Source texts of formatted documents
BEGIN

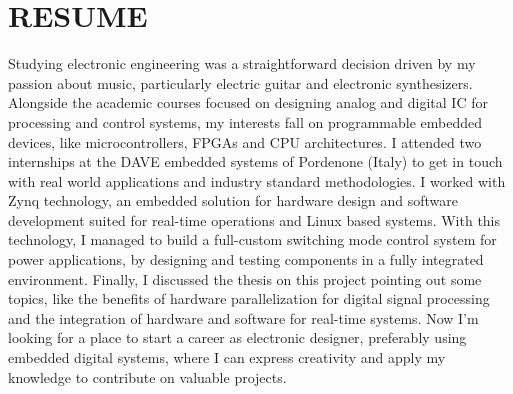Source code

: \section{RESUME}
Studying electronic engineering was a straightforward decision driven by my passion about music, particularly electric guitar and electronic synthesizers.
Alongside the academic courses focused on designing analog and digital IC for processing and control systems, my interests fall on programmable embedded devices, like microcontrollers, FPGAs and CPU architectures.
I attended two internships at the DAVE embedded systems of Pordenone (Italy) to get in touch with real world applications and industry standard methodologies.
I worked with Zynq technology, an embedded solution for hardware design and software development suited for real-time operations and Linux based systems. 
With this technology, I managed to build a full-custom switching mode control system for power applications, by designing and testing components in a fully integrated environment.
Finally, I discussed the thesis on this project pointing out some topics, like the benefits of hardware parallelization for digital signal processing and the integration of hardware and software for real-time systems.
Now I'm looking for a place to start a career as electronic designer, preferably using embedded digital systems, where I can express creativity and apply my knowledge to contribute on valuable projects.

END

§ What to do: Please report every line of the records above that contains the word "this".

§ Exercise result:
With this technology, I managed to build a full-custom switching mode control system for power applications, by designing and testing components in a fully integrated environment.
Finally, I discussed the thesis on this project pointing out some topics, like the benefits of hardware parallelization for digital signal processing and the integration of hardware and software for real-time systems.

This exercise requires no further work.